Mississippi Rice: Don’t Underestimate Italian Ryegrass


Photo from Mississippi State University

Italian ryegrass is historically not a problem on the clay soils where most rice in Mississippi is grown. However, fields to be planted to rice that contain glyphosate-resistant (GR) Italian ryegrass should be managed aggressively.

In the typical Mississippi rice field where little to no tillage occurs in the spring, the presence of GR Italian ryegrass compromises burndown programs by reducing herbicide coverage on other species. Also, no herbicide labeled for rice is effective for controlling GR Italian ryegrass, so there are no herbicide options after rice emerges.

Among the grass herbicides labeled for rice, only Beyond controls GR Italian ryegrass more than 50%. Unfortunately, Beyond is an ALS-inhibiting herbicide (Group 2 herbicide), and Italian ryegrass is resistant to ALS herbicides in most counties in the Mississippi Delta, rendering this chemistry ineffective for ryegrass control. Therefore, it is imperative to control all GR Italian ryegrass before rice is planted.

Similar to corn, rice is also sensitive to early-season competition from GR Italian ryegrass.

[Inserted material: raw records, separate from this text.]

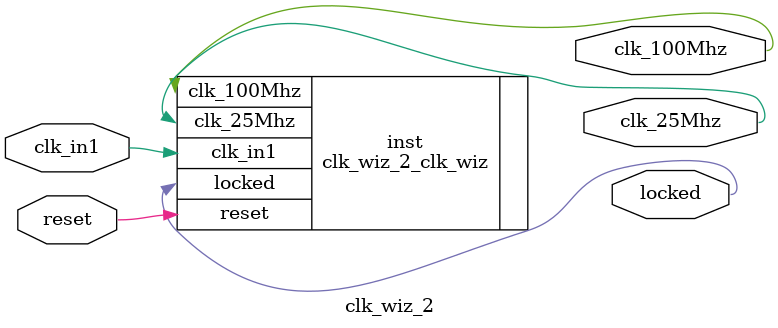
<source format=v>


`timescale 1ps/1ps

(* CORE_GENERATION_INFO = "clk_wiz_2,clk_wiz_v6_0_6_0_0,{component_name=clk_wiz_2,use_phase_alignment=true,use_min_o_jitter=false,use_max_i_jitter=false,use_dyn_phase_shift=false,use_inclk_switchover=false,use_dyn_reconfig=false,enable_axi=0,feedback_source=FDBK_AUTO,PRIMITIVE=MMCM,num_out_clk=2,clkin1_period=10.000,clkin2_period=10.000,use_power_down=false,use_reset=true,use_locked=true,use_inclk_stopped=false,feedback_type=SINGLE,CLOCK_MGR_TYPE=NA,manual_override=false}" *)

module clk_wiz_2 
 (
  // Clock out ports
  output        clk_100Mhz,
  output        clk_25Mhz,
  // Status and control signals
  input         reset,
  output        locked,
 // Clock in ports
  input         clk_in1
 );

  clk_wiz_2_clk_wiz inst
  (
  // Clock out ports  
  .clk_100Mhz(clk_100Mhz),
  .clk_25Mhz(clk_25Mhz),
  // Status and control signals               
  .reset(reset), 
  .locked(locked),
 // Clock in ports
  .clk_in1(clk_in1)
  );

endmodule

</source>
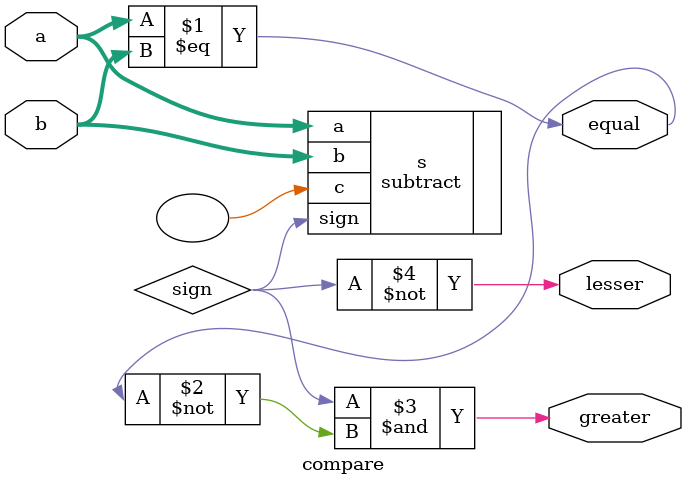
<source format=v>
module compare(input[7:0] a, b, output equal, greater, lesser);
  wire sign;
  assign equal = (a == b);
  assign greater = sign & ~equal;
  assign lesser = ~sign;

  subtract s(
    .a (a),
    .b (b),
    .c (),
    .sign (sign)
  );
endmodule

</source>
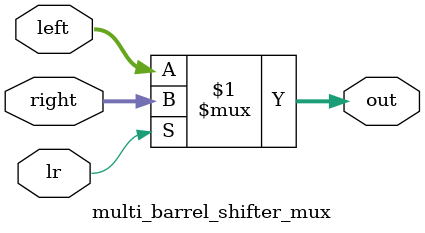
<source format=sv>
`timescale 1ns / 1ps


module multi_barrel_shifter_mux
#(parameter N = 3)
    (
        input logic lr,
        input logic [(2**N)-1:0] left,
        input logic [(2**N)-1:0] right,
        output logic [(2**N)-1:0] out
    );
    
    assign out = lr ? right : left;
    
endmodule
</source>
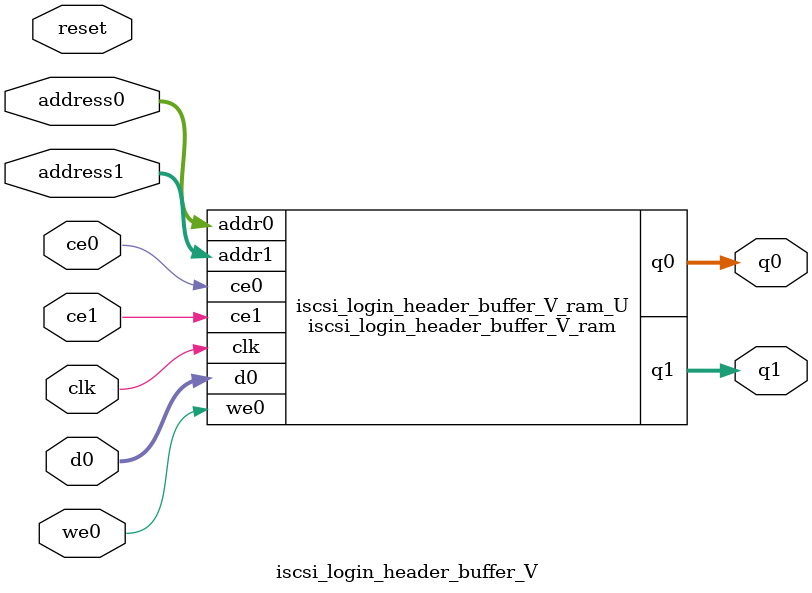
<source format=v>
`timescale 1 ns / 1 ps
module iscsi_login_header_buffer_V_ram (addr0, ce0, d0, we0, q0, addr1, ce1, q1,  clk);

parameter DWIDTH = 8;
parameter AWIDTH = 6;
parameter MEM_SIZE = 48;

input[AWIDTH-1:0] addr0;
input ce0;
input[DWIDTH-1:0] d0;
input we0;
output reg[DWIDTH-1:0] q0;
input[AWIDTH-1:0] addr1;
input ce1;
output reg[DWIDTH-1:0] q1;
input clk;

(* ram_style = "distributed" *)reg [DWIDTH-1:0] ram[0:MEM_SIZE-1];




always @(posedge clk)  
begin 
    if (ce0) 
    begin
        if (we0) 
        begin 
            ram[addr0] <= d0; 
        end 
        q0 <= ram[addr0];
    end
end


always @(posedge clk)  
begin 
    if (ce1) 
    begin
        q1 <= ram[addr1];
    end
end


endmodule

`timescale 1 ns / 1 ps
module iscsi_login_header_buffer_V(
    reset,
    clk,
    address0,
    ce0,
    we0,
    d0,
    q0,
    address1,
    ce1,
    q1);

parameter DataWidth = 32'd8;
parameter AddressRange = 32'd48;
parameter AddressWidth = 32'd6;
input reset;
input clk;
input[AddressWidth - 1:0] address0;
input ce0;
input we0;
input[DataWidth - 1:0] d0;
output[DataWidth - 1:0] q0;
input[AddressWidth - 1:0] address1;
input ce1;
output[DataWidth - 1:0] q1;



iscsi_login_header_buffer_V_ram iscsi_login_header_buffer_V_ram_U(
    .clk( clk ),
    .addr0( address0 ),
    .ce0( ce0 ),
    .we0( we0 ),
    .d0( d0 ),
    .q0( q0 ),
    .addr1( address1 ),
    .ce1( ce1 ),
    .q1( q1 ));

endmodule


</source>
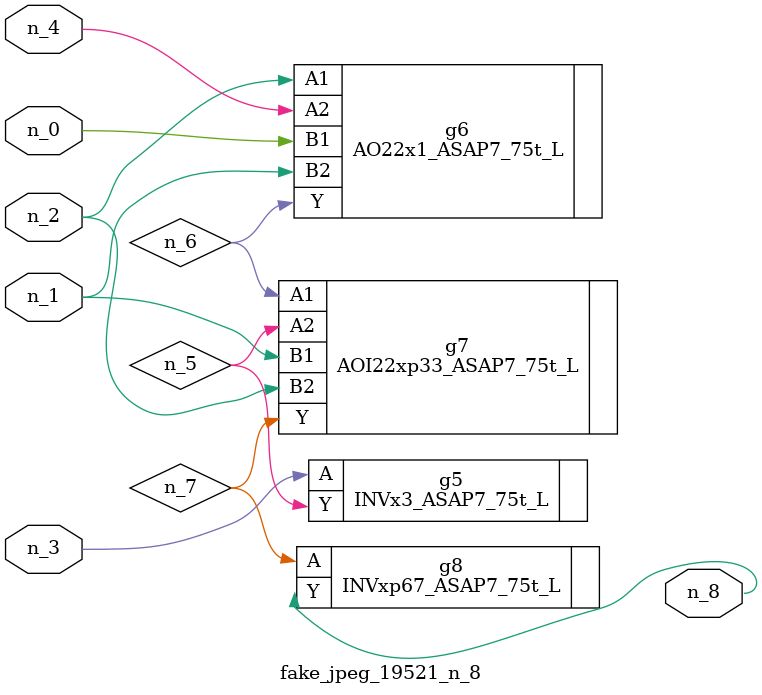
<source format=v>
module fake_jpeg_19521_n_8 (n_3, n_2, n_1, n_0, n_4, n_8);

input n_3;
input n_2;
input n_1;
input n_0;
input n_4;

output n_8;

wire n_6;
wire n_5;
wire n_7;

INVx3_ASAP7_75t_L g5 ( 
.A(n_3),
.Y(n_5)
);

AO22x1_ASAP7_75t_L g6 ( 
.A1(n_2),
.A2(n_4),
.B1(n_0),
.B2(n_1),
.Y(n_6)
);

AOI22xp33_ASAP7_75t_L g7 ( 
.A1(n_6),
.A2(n_5),
.B1(n_1),
.B2(n_2),
.Y(n_7)
);

INVxp67_ASAP7_75t_L g8 ( 
.A(n_7),
.Y(n_8)
);


endmodule
</source>
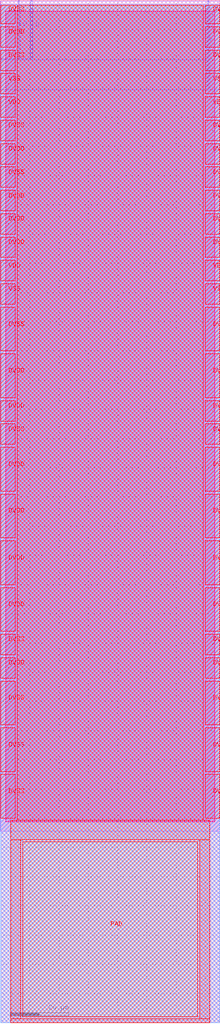
<source format=lef>
VERSION 5.7 ;
  NOWIREEXTENSIONATPIN ON ;
  DIVIDERCHAR "/" ;
  BUSBITCHARS "[]" ;
MACRO gf180mcu_ocd_io__in_c
  CLASS PAD INPUT ;
  FOREIGN gf180mcu_ocd_io__in_c ;
  ORIGIN 0.000 0.000 ;
  SIZE 75.000 BY 350.000 ;
  SYMMETRY X Y R90 ;
  SITE GF_IO_Site ;
  PIN DVDD
    DIRECTION INOUT ;
    USE POWER ;
    PORT
      LAYER Metal5 ;
        RECT 0.000 118.000 5.000 125.000 ;
    END
    PORT
      LAYER Metal5 ;
        RECT 0.000 134.000 5.000 149.000 ;
    END
    PORT
      LAYER Metal5 ;
        RECT 0.000 150.000 5.000 165.000 ;
    END
    PORT
      LAYER Metal5 ;
        RECT 0.000 166.000 5.000 181.000 ;
    END
    PORT
      LAYER Metal5 ;
        RECT 0.000 182.000 5.000 197.000 ;
    END
    PORT
      LAYER Metal5 ;
        RECT 0.000 206.000 5.000 213.000 ;
    END
    PORT
      LAYER Metal5 ;
        RECT 0.000 214.000 5.000 229.000 ;
    END
    PORT
      LAYER Metal5 ;
        RECT 0.000 262.000 5.000 269.000 ;
    END
    PORT
      LAYER Metal5 ;
        RECT 0.000 270.000 5.000 277.000 ;
    END
    PORT
      LAYER Metal5 ;
        RECT 0.000 278.000 5.000 285.000 ;
    END
    PORT
      LAYER Metal5 ;
        RECT 0.000 294.000 5.000 301.000 ;
    END
    PORT
      LAYER Metal5 ;
        RECT 0.000 334.000 5.000 341.000 ;
    END
    PORT
      LAYER Metal5 ;
        RECT 70.000 118.000 75.000 125.000 ;
    END
    PORT
      LAYER Metal5 ;
        RECT 70.000 134.000 75.000 149.000 ;
    END
    PORT
      LAYER Metal5 ;
        RECT 70.000 150.000 75.000 165.000 ;
    END
    PORT
      LAYER Metal5 ;
        RECT 70.000 166.000 75.000 181.000 ;
    END
    PORT
      LAYER Metal5 ;
        RECT 70.000 182.000 75.000 197.000 ;
    END
    PORT
      LAYER Metal5 ;
        RECT 70.000 206.000 75.000 213.000 ;
    END
    PORT
      LAYER Metal5 ;
        RECT 70.000 214.000 75.000 229.000 ;
    END
    PORT
      LAYER Metal5 ;
        RECT 70.000 262.000 75.000 269.000 ;
    END
    PORT
      LAYER Metal5 ;
        RECT 70.000 270.000 75.000 277.000 ;
    END
    PORT
      LAYER Metal5 ;
        RECT 70.000 278.000 75.000 285.000 ;
    END
    PORT
      LAYER Metal5 ;
        RECT 70.000 294.000 75.000 301.000 ;
    END
    PORT
      LAYER Metal5 ;
        RECT 70.000 334.000 75.000 341.000 ;
    END
  END DVDD
  PIN DVSS
    DIRECTION INOUT ;
    USE GROUND ;
    PORT
      LAYER Metal5 ;
        RECT 0.000 70.000 5.000 85.000 ;
    END
    PORT
      LAYER Metal5 ;
        RECT 0.000 86.000 5.000 101.000 ;
    END
    PORT
      LAYER Metal5 ;
        RECT 0.000 102.000 5.000 117.000 ;
    END
    PORT
      LAYER Metal5 ;
        RECT 0.000 126.000 5.000 133.000 ;
    END
    PORT
      LAYER Metal5 ;
        RECT 0.000 198.000 5.000 205.000 ;
    END
    PORT
      LAYER Metal5 ;
        RECT 0.000 230.000 5.000 245.000 ;
    END
    PORT
      LAYER Metal5 ;
        RECT 0.000 286.000 5.000 293.000 ;
    END
    PORT
      LAYER Metal5 ;
        RECT 0.000 302.000 5.000 309.000 ;
    END
    PORT
      LAYER Metal5 ;
        RECT 0.000 326.000 5.000 333.000 ;
    END
    PORT
      LAYER Metal5 ;
        RECT 0.000 342.000 5.000 348.390 ;
    END
    PORT
      LAYER Metal5 ;
        RECT 70.000 70.000 75.000 85.000 ;
    END
    PORT
      LAYER Metal5 ;
        RECT 70.000 86.000 75.000 101.000 ;
    END
    PORT
      LAYER Metal5 ;
        RECT 70.000 102.000 75.000 117.000 ;
    END
    PORT
      LAYER Metal5 ;
        RECT 70.000 126.000 75.000 133.000 ;
    END
    PORT
      LAYER Metal5 ;
        RECT 70.000 198.000 75.000 205.000 ;
    END
    PORT
      LAYER Metal5 ;
        RECT 70.000 230.000 75.000 245.000 ;
    END
    PORT
      LAYER Metal5 ;
        RECT 70.000 286.000 75.000 293.000 ;
    END
    PORT
      LAYER Metal5 ;
        RECT 70.000 302.000 75.000 309.000 ;
    END
    PORT
      LAYER Metal5 ;
        RECT 70.000 326.000 75.000 333.000 ;
    END
    PORT
      LAYER Metal5 ;
        RECT 70.000 342.000 75.000 348.390 ;
    END
  END DVSS
  PIN PAD
    DIRECTION INPUT ;
    USE SIGNAL ;
    ANTENNADIFFAREA 258.720001 ;
    PORT
      LAYER Metal5 ;
        RECT 7.500 2.000 67.500 62.000 ;
    END
  END PAD
  PIN PD
    DIRECTION INPUT ;
    USE SIGNAL ;
    ANTENNAGATEAREA 1.512000 ;
    ANTENNADIFFAREA 1.000000 ;
    PORT
      LAYER Metal2 ;
        RECT 10.330 329.950 10.710 349.850 ;
    END
  END PD
  PIN PU
    DIRECTION INPUT ;
    USE SIGNAL ;
    ANTENNAGATEAREA 1.008000 ;
    ANTENNADIFFAREA 1.795000 ;
    PORT
      LAYER Metal2 ;
        RECT 5.965 330.270 6.345 349.850 ;
    END
  END PU
  PIN VDD
    DIRECTION INOUT ;
    USE POWER ;
    PORT
      LAYER Metal5 ;
        RECT 0.000 254.000 5.000 261.000 ;
    END
    PORT
      LAYER Metal5 ;
        RECT 0.000 310.000 5.000 317.000 ;
    END
    PORT
      LAYER Metal5 ;
        RECT 70.000 254.000 75.000 261.000 ;
    END
    PORT
      LAYER Metal5 ;
        RECT 70.000 310.000 75.000 317.000 ;
    END
  END VDD
  PIN VSS
    DIRECTION INOUT ;
    USE GROUND ;
    PORT
      LAYER Metal5 ;
        RECT 0.000 246.000 5.000 253.000 ;
    END
    PORT
      LAYER Metal5 ;
        RECT 0.000 318.000 5.000 325.000 ;
    END
    PORT
      LAYER Metal5 ;
        RECT 70.000 246.000 75.000 253.000 ;
    END
    PORT
      LAYER Metal5 ;
        RECT 70.000 318.000 75.000 325.000 ;
    END
  END VSS
  PIN Y
    DIRECTION OUTPUT ;
    USE SIGNAL ;
    ANTENNADIFFAREA 3.240000 ;
    PORT
      LAYER Metal2 ;
        RECT 70.860 319.750 71.240 349.850 ;
    END
  END Y
  OBS
      LAYER Nwell ;
        RECT 1.630 68.745 73.195 346.385 ;
      LAYER Metal1 ;
        RECT -0.160 65.540 75.160 349.785 ;
      LAYER Metal2 ;
        RECT 0.000 329.970 5.665 348.650 ;
        RECT 6.645 329.970 10.030 348.650 ;
        RECT 0.000 329.650 10.030 329.970 ;
        RECT 11.010 329.650 70.560 348.650 ;
        RECT 0.000 319.450 70.560 329.650 ;
        RECT 71.540 319.450 75.000 348.650 ;
        RECT 0.000 0.000 75.000 319.450 ;
      LAYER Metal3 ;
        RECT 0.000 0.000 75.000 348.390 ;
      LAYER Metal4 ;
        RECT 0.000 0.000 75.000 348.390 ;
      LAYER Metal5 ;
        RECT 5.600 69.400 69.400 348.390 ;
        RECT 3.500 62.600 71.500 69.400 ;
        RECT 3.500 1.400 6.900 62.600 ;
        RECT 68.100 1.400 71.500 62.600 ;
        RECT 3.500 0.000 71.500 1.400 ;
  END
END gf180mcu_ocd_io__in_c
END LIBRARY


</source>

Research at the Delta Research and Extension Center in Stoneville has evaluated the impact of Italian ryegrass by comparing rice growth in plots with and without Italian ryegrass. The only difference between plots was the amount of Italian ryegrass residue at planting.

Where rice was planted into Italian ryegrass residue, rice seedling density was reduced 25%, height was reduced 33%, and rice maturity was delayed from 7 to 12 days compared with plots that did not contain Italian ryegrass residue. By the end of the season, rice yields were 15% lower in plots that contained Italian ryegrass residue early in the season.

Herbicide Resistance Info

For rice, a spring burndown program for GR Italian ryegrass should include the maximum rate of glyphosate plus 16 ounces of Select Max or 8 ounces of 2-lb clethodim formulation applied not less than 30 days before planting. Auxin herbicides like 2,4-D and/or dicamba may be added to the herbicide mixture if the maximum rate of clethodim is utilized.

Even though there is still time to safely apply clethodim in Mississippi rice fields, some GR Italian ryegrass in parts of the Delta is getting too large for effective control with clethodim. The only other reliable postemergence option for GR Italian ryegrass control is paraquat.

Large GR Italian ryegrass (12 to 24 inches) will require two applications of paraquat (3 to 4 pints of Gramoxone SL or 2 to 2.67 pints of 3-lb paraquat) spaced 10 to 14 days apart. Earlier applications are better to optimize rice growth and yield.